_Selected text_:
● ● ● ●

English football referee (born 1971)

Howard Melton Webb MBE (born 14 July 1971) is an English former professional football referee who officiated primarily in the Premier League from 2003 to 2014, as well as for FIFA as a FIFA international referee from 2005 to 2014.

Webb is counted amongst the all-time top referees by the International Federation of Football History and Statistics and refereed a number of notable matches in England including the FA Cup final, the FA Community Shield and the final of the League Cup. In 2010, he became the first person to referee the finals of both the UEFA Champions League and FIFA World Cup in the same year.

Throughout his professional career, Webb drew praise for his authoritative and respected approach to refereeing from football bodies, pundits, colleagues, players and managers. He announced his retirement in August 2014 to become the technical director of the Professional Game Match Officials Board.

==Early life==
Webb was born to Sylvia and Billy Webb and grew up in Rotherham, Yorkshire. His father was a referee for 35 years. He went to Brinsworth Comprehensive School.

==Refereeing career==

===Early career===
Webb first took up refereeing in local leagues in 1989. In 1993, he progressed to the Northern Counties East League as an assistant referee, becoming a referee for that league two years later.

● ● ● ●

_Using the information_:
(A) Decide whether each statement below agrees with the Howard Webb text, answering yes or no and quoting the words of the text that settle it. (i) Webb's father refereed for 35 years. (ii) Webb began refereeing in local leagues in 1993. (iii) In 2010 Webb refereed the finals of both the UEFA Champions League and the FIFA World Cup.
(B) Write out everything in the Howard Webb text from "Throughout his professional" down to "Match Officials Board.", without changing a word.

_Given data_:

● ● ● ●

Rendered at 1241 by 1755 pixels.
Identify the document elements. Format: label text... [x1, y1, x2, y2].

● ● ● ●

_Answers to the exercises_:
(A)
(i) Yes: "His father was a referee for 35 years."
(ii) No: "Webb first took up refereeing in local leagues in 1989."
(iii) Yes: "In 2010, he became the first person to referee the finals of both the UEFA Champions League and FIFA World Cup in the same year."

(B)
Throughout his professional career, Webb drew praise for his authoritative and respected approach to refereeing from football bodies, pundits, colleagues, players and managers. He announced his retirement in August 2014 to become the technical director of the Professional Game Match Officials Board.